§ **Request a**
Extract from the news report on Ichamati the part that opens with the words containing "The residents criticised" and closes with "told Meghalaya Monitor.", copying it word for word.
BEGIN Excerpted passage
Locals say despite Ichamati's history of violence, police didn't inform about March 27 meeting

Ichamati/Shillong: Insaf chahiye, insaf (justice needed ), shouted the women who gathered at the residences of two poor labourers at Ichamati Dharom Basti, who were the victims of violence on March 27. The residents are living in fear after the twin murders.

The worst affected are the daily wage earners and students who are worried about their safety and security.


The quaint village on the Indo-Bangladesh border has turned into a conflict zone with back-to-back violent incidents since 2020.
The residents criticised the authorities for not alerting them to stay at home when the anti-Citizenship Amendment Act (CAA) meeting by the KSU was held on March 27 followed by the killing of two young workers from the village.
During a visit to the area on March 31, locals narrated their plight. “If we had known that the meeting would be held, we would not have ventured out,” many of them told Meghalaya Monitor.  

According to the residents, police personnel were present during the meeting but failed to act when violence was perpetrated. They also complained that no officials visited the families after the incident.
East Khasi Hills SP Rituraj Ravi said by the time his men reached the spot of the anti-CAA meeting, the crowd had already dispersed.
Sources said the only possibility for such a flare-up was intelligence failure or the authorities took it for granted that no untoward incident would happen. In either case, there was a lapse and given the history of violence, the Home (Police) Department should have been more alert as no permission was taken for the meeting at a time when the election model code of conduct was in force, the sources added.
END Excerpted passage
§ **Request b**
Copy the records below verbatim, from their start through the line containing "Era Digital, Bawaslu Perkuat", both ends included, and omit the pictures.
BEGIN Provided records
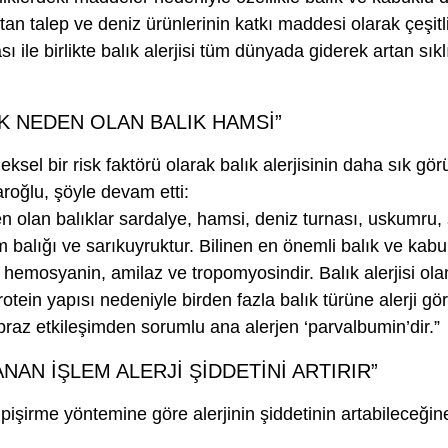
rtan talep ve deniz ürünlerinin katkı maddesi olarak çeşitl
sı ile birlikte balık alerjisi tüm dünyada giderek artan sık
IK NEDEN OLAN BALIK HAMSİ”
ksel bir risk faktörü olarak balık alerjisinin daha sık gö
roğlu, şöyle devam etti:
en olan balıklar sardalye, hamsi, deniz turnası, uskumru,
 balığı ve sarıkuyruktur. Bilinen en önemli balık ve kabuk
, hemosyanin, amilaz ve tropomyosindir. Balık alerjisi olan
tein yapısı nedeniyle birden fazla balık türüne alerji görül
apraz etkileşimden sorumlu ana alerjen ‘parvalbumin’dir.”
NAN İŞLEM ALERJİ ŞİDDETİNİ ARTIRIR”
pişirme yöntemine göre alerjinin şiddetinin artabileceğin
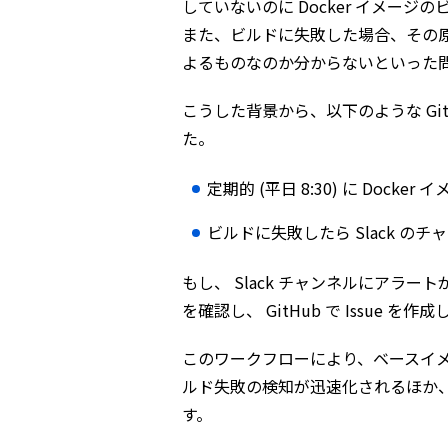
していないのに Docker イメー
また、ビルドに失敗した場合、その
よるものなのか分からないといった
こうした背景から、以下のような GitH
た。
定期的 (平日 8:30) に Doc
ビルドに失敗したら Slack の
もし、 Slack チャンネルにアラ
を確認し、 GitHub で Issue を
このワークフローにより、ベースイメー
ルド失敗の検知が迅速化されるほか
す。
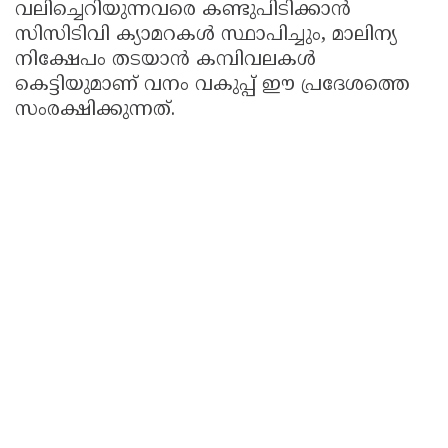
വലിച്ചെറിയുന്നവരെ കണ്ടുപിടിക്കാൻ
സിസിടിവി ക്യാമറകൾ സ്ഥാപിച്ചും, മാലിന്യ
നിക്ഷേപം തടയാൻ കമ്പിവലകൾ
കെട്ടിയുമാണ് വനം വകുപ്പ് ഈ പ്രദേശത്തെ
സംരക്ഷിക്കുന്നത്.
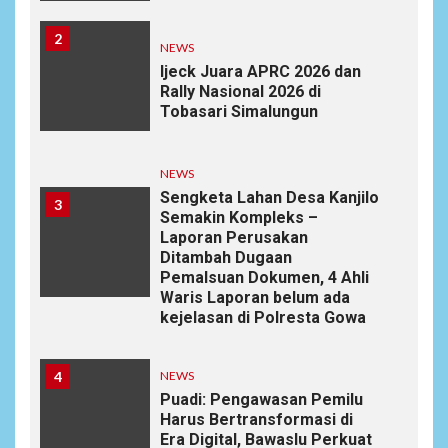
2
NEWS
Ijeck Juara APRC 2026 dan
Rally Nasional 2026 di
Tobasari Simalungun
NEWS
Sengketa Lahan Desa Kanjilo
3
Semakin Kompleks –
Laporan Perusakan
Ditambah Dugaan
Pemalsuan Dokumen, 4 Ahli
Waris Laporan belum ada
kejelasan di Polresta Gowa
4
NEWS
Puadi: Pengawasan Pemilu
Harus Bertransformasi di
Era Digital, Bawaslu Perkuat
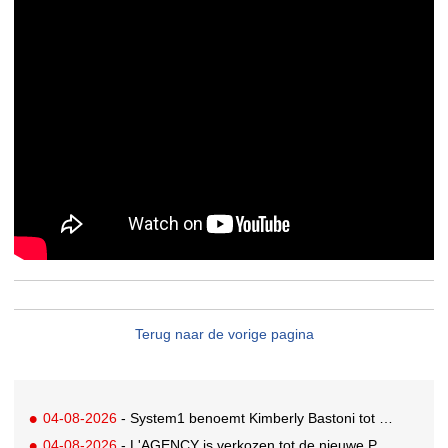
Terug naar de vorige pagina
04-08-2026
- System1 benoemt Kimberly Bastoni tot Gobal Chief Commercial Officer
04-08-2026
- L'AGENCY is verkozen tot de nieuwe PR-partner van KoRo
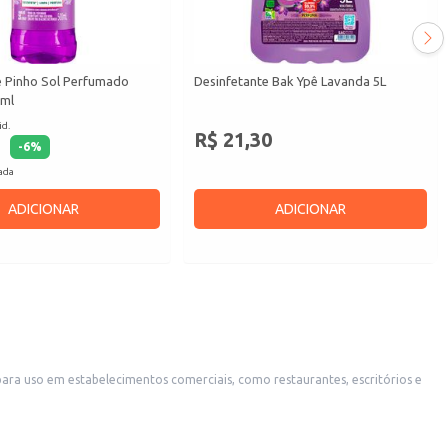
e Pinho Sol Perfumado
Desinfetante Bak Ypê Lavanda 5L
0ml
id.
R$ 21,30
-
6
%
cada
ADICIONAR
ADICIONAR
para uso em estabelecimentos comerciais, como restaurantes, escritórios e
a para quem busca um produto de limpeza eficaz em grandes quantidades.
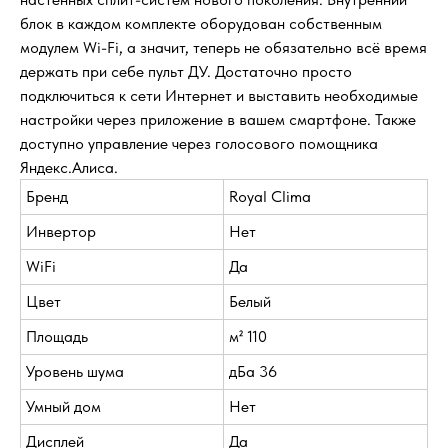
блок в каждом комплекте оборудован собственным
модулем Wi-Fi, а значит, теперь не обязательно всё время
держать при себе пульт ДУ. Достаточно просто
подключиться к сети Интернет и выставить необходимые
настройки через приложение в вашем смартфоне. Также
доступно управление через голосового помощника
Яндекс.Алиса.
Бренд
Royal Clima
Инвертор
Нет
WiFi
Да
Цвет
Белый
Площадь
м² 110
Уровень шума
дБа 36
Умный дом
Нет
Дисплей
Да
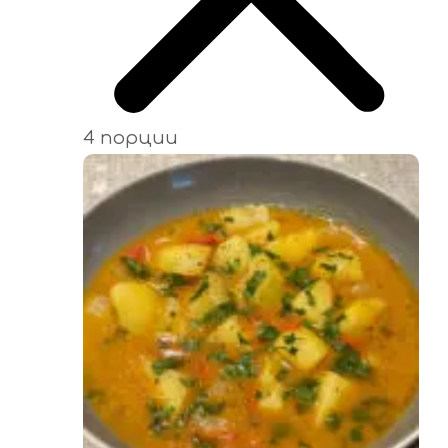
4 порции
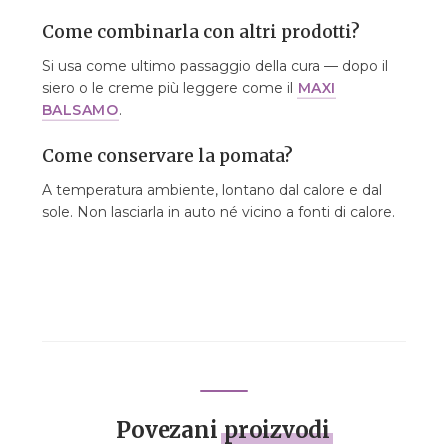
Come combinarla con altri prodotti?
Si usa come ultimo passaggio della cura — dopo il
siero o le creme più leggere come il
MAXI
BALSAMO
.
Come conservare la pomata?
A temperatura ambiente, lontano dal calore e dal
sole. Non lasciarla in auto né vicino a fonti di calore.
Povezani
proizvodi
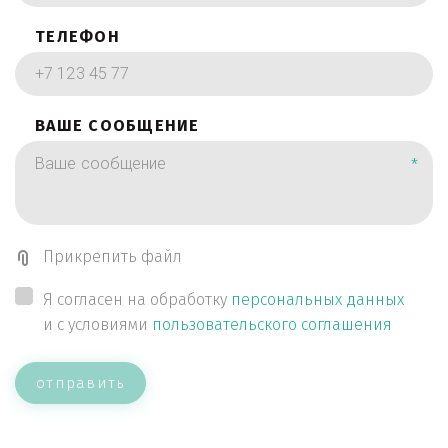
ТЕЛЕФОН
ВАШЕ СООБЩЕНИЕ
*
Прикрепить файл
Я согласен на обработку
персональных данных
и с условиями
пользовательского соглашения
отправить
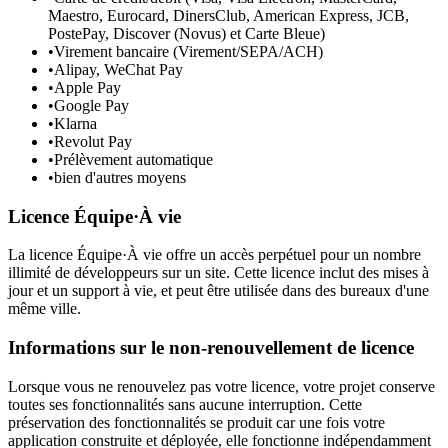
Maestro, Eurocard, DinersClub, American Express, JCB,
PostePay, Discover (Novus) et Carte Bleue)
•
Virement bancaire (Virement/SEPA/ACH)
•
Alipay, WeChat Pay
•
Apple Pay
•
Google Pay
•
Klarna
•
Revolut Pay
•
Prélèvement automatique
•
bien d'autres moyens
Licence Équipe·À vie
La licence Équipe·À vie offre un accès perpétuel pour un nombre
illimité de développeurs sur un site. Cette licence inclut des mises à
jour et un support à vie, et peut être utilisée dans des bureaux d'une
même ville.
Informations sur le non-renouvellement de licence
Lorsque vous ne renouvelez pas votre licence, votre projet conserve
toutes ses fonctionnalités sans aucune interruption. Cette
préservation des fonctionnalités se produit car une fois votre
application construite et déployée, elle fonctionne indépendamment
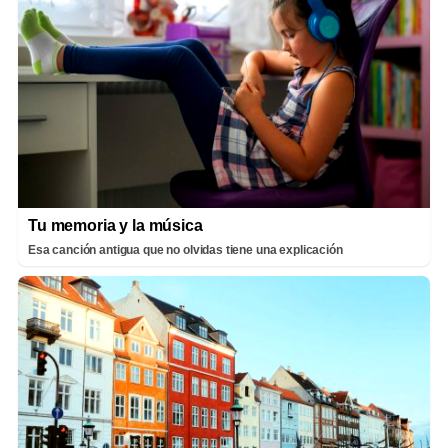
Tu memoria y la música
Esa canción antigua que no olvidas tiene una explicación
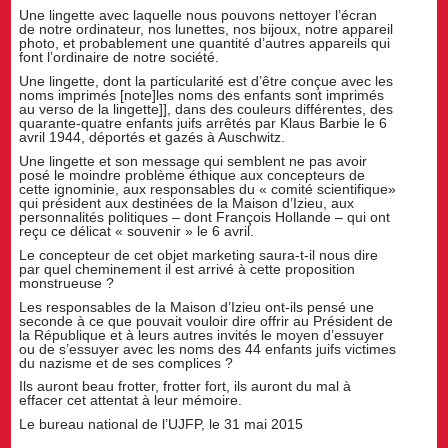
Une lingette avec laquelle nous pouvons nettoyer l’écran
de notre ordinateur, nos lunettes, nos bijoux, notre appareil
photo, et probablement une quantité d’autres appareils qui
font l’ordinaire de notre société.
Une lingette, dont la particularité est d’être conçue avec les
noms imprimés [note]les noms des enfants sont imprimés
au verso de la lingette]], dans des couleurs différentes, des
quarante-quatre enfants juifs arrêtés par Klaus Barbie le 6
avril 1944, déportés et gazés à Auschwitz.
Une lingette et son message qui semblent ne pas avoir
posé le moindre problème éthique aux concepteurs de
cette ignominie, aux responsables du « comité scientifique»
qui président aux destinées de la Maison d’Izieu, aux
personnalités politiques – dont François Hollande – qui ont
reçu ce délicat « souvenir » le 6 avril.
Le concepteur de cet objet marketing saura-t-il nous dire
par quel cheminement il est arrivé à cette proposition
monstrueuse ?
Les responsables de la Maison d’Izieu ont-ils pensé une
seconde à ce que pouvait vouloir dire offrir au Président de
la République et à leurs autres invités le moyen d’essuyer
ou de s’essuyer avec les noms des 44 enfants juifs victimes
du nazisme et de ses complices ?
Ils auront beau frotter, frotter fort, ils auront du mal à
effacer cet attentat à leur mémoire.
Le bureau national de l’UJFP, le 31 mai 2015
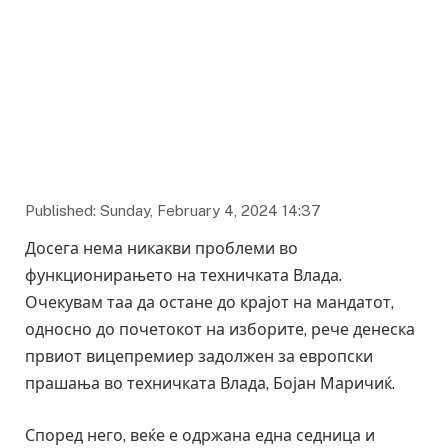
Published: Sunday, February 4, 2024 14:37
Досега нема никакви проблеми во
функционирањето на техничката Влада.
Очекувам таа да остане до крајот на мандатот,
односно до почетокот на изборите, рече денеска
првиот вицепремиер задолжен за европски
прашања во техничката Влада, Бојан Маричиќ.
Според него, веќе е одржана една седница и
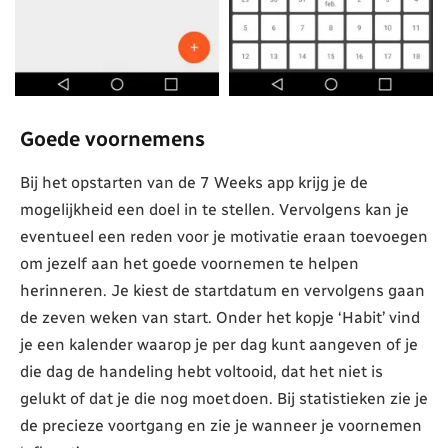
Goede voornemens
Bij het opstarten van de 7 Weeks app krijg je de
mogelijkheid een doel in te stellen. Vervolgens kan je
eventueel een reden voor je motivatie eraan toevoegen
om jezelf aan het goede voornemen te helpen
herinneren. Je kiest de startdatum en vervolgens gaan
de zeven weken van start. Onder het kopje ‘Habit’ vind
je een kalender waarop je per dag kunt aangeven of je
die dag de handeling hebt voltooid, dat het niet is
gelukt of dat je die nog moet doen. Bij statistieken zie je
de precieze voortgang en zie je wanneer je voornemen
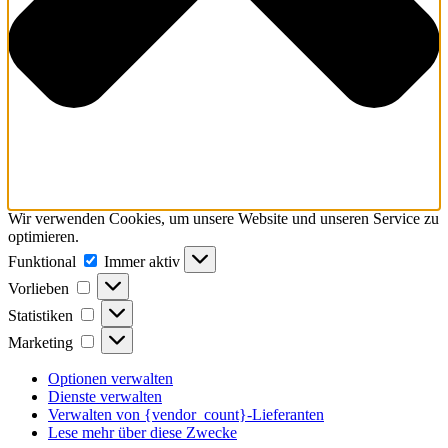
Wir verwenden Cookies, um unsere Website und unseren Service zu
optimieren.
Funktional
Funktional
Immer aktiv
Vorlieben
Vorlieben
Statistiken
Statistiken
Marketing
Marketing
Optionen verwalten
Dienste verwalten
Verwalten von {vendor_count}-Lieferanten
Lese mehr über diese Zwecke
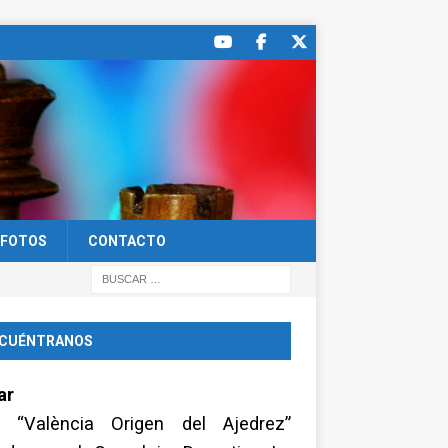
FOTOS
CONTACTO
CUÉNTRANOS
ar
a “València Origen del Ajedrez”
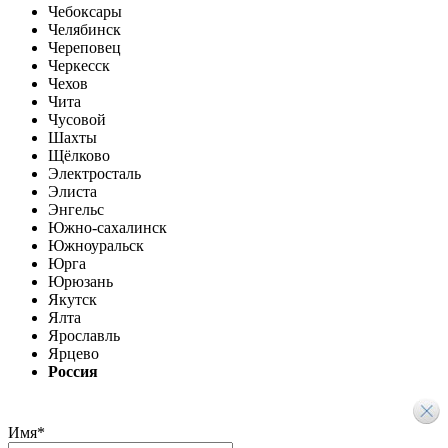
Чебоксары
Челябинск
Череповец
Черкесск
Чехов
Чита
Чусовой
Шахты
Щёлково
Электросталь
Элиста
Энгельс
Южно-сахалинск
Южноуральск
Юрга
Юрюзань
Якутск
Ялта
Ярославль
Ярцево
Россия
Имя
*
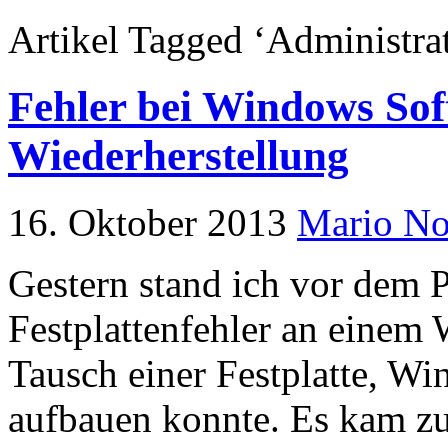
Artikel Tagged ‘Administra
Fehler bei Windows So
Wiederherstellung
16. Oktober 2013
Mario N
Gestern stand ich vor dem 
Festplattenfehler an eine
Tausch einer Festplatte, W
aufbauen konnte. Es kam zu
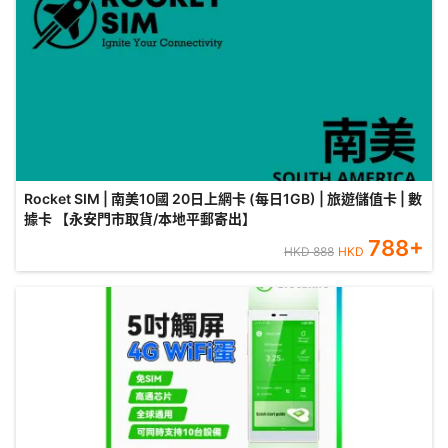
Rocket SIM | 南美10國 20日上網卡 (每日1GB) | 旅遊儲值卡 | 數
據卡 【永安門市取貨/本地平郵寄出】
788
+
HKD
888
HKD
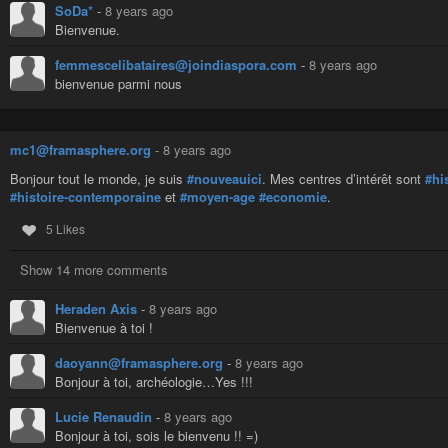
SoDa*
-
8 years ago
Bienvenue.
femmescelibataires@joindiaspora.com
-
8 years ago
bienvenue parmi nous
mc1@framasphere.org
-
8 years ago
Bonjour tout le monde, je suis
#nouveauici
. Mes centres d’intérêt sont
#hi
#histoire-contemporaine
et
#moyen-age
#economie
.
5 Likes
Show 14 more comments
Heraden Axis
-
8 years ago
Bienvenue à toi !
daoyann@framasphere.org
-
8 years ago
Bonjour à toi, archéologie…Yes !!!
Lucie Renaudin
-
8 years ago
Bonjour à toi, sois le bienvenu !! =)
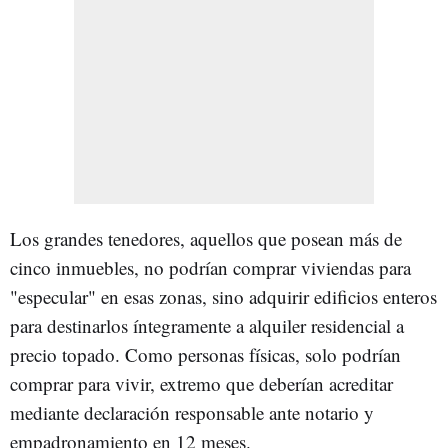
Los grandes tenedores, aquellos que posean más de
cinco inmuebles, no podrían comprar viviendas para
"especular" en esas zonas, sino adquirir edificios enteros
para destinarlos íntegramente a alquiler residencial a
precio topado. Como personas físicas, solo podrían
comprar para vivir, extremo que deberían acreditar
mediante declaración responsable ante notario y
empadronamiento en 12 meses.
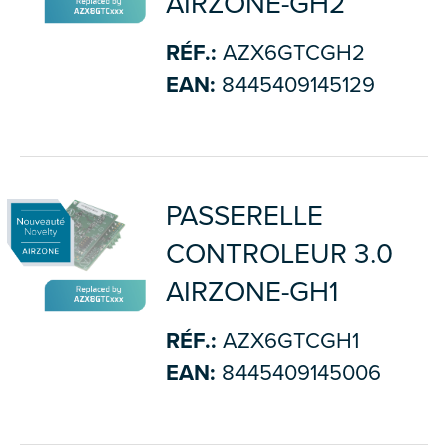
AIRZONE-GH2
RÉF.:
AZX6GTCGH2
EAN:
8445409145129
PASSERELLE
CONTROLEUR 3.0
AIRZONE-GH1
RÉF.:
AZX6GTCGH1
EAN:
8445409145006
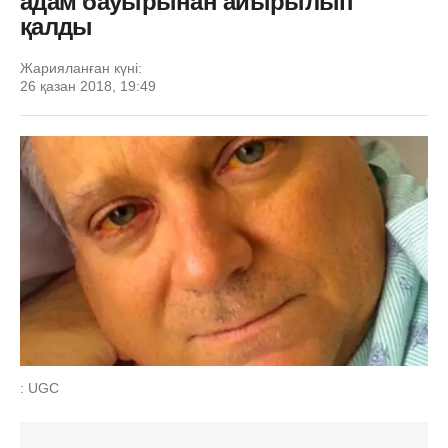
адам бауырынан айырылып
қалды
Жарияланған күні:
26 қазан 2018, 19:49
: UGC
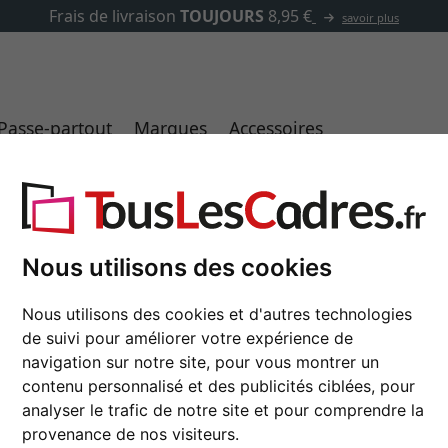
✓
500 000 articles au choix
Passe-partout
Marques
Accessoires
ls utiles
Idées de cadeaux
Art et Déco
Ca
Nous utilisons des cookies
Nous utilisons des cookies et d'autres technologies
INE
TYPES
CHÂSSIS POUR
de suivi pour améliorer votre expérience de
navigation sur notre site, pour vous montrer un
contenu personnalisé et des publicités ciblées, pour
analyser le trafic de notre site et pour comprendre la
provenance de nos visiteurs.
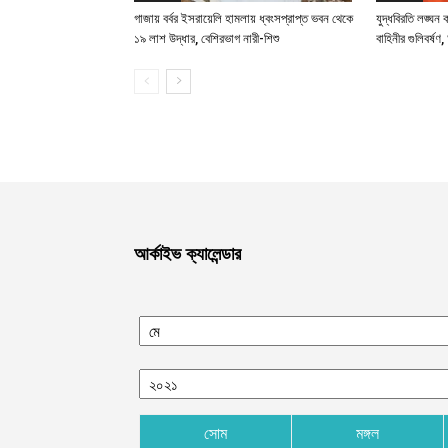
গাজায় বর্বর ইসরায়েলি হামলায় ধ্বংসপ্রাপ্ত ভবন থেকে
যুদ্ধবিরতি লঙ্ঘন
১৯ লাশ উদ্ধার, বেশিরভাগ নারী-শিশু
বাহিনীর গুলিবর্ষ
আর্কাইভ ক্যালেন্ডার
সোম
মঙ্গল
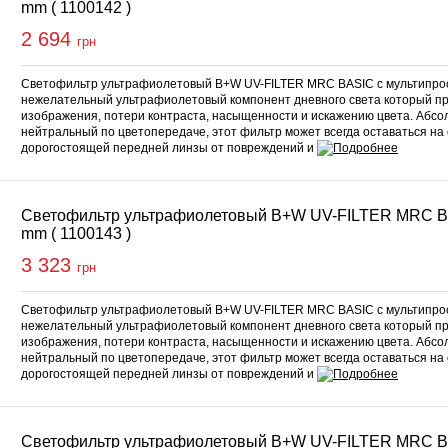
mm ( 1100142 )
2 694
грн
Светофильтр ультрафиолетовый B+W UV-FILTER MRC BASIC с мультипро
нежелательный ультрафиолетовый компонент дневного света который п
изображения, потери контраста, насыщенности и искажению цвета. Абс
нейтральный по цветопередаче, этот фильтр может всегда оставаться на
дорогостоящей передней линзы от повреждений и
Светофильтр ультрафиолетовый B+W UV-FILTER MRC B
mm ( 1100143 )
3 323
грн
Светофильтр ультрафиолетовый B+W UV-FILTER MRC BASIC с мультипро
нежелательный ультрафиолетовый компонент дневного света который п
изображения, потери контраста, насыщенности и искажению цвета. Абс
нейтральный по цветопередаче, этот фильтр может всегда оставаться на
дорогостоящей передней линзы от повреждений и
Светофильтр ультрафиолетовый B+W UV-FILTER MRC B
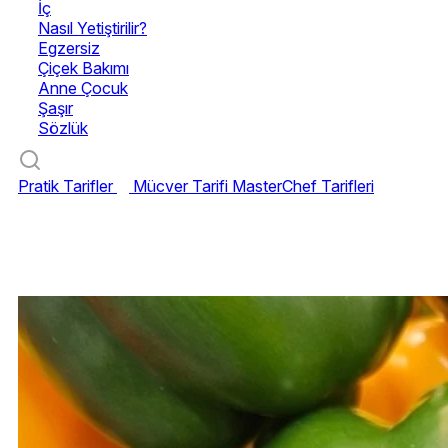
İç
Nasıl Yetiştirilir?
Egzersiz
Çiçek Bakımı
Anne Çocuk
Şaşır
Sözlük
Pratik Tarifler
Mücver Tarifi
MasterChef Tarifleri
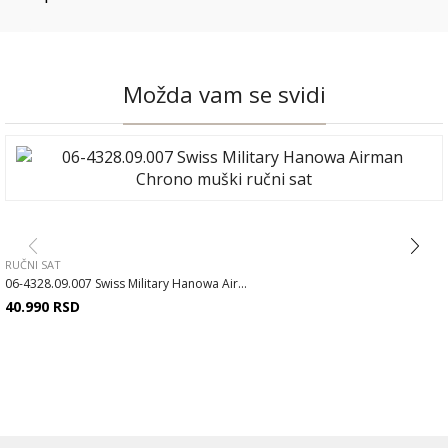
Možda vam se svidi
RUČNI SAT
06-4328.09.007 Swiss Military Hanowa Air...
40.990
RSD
END Provided records
§ **Answer section a**
The residents criticised the authorities for not alerting them to stay at home when the anti-Citizenship Amendment Act (CAA) meeting by the KSU was held on March 27 followed by the killing of two young workers from the village.
During a visit to the area on March 31, locals narrated their plight. “If we had known that the meeting would be held, we would not have ventured out,” many of them told Meghalaya Monitor.

§ **Answer section b**
rtan talep ve deniz ürünlerinin katkı maddesi olarak çeşitl
sı ile birlikte balık alerjisi tüm dünyada giderek artan sık
IK NEDEN OLAN BALIK HAMSİ”
ksel bir risk faktörü olarak balık alerjisinin daha sık gö
roğlu, şöyle devam etti:
en olan balıklar sardalye, hamsi, deniz turnası, uskumru,
 balığı ve sarıkuyruktur. Bilinen en önemli balık ve kabuk
, hemosyanin, amilaz ve tropomyosindir. Balık alerjisi olan
tein yapısı nedeniyle birden fazla balık türüne alerji görül
apraz etkileşimden sorumlu ana alerjen ‘parvalbumin’dir.”
NAN İŞLEM ALERJİ ŞİDDETİNİ ARTIRIR”
pişirme yöntemine göre alerjinin şiddetinin artabileceğin
していないのに Docker イメー
また、ビルドに失敗した場合、その
よるものなのか分からないといった
こうした背景から、以下のような GitH
た。
定期的 (平日 8:30) に Doc
ビルドに失敗したら Slack の
もし、 Slack チャンネルにアラ
を確認し、 GitHub で Issue を
このワークフローにより、ベースイメー
ルド失敗の検知が迅速化されるほか
す。
വലിച്ചെറിയുന്നവരെ കണ്ടുപിടിക്കാൻ
സിസിടിവി ക്യാമറകൾ സ്ഥാപിച്ചും, മാലിന്യ
നിക്ഷേപം തടയാൻ കമ്പിവലകൾ
കെട്ടിയുമാണ് വനം വകുപ്പ് ഈ പ്രദേശത്തെ
സംരക്ഷിക്കുന്നത്.
2
NEWS
Ijeck Juara APRC 2026 dan
Rally Nasional 2026 di
Tobasari Simalungun
NEWS
Sengketa Lahan Desa Kanjilo
3
Semakin Kompleks –
Laporan Perusakan
Ditambah Dugaan
Pemalsuan Dokumen, 4 Ahli
Waris Laporan belum ada
kejelasan di Polresta Gowa
4
NEWS
Puadi: Pengawasan Pemilu
Harus Bertransformasi di
Era Digital, Bawaslu Perkuat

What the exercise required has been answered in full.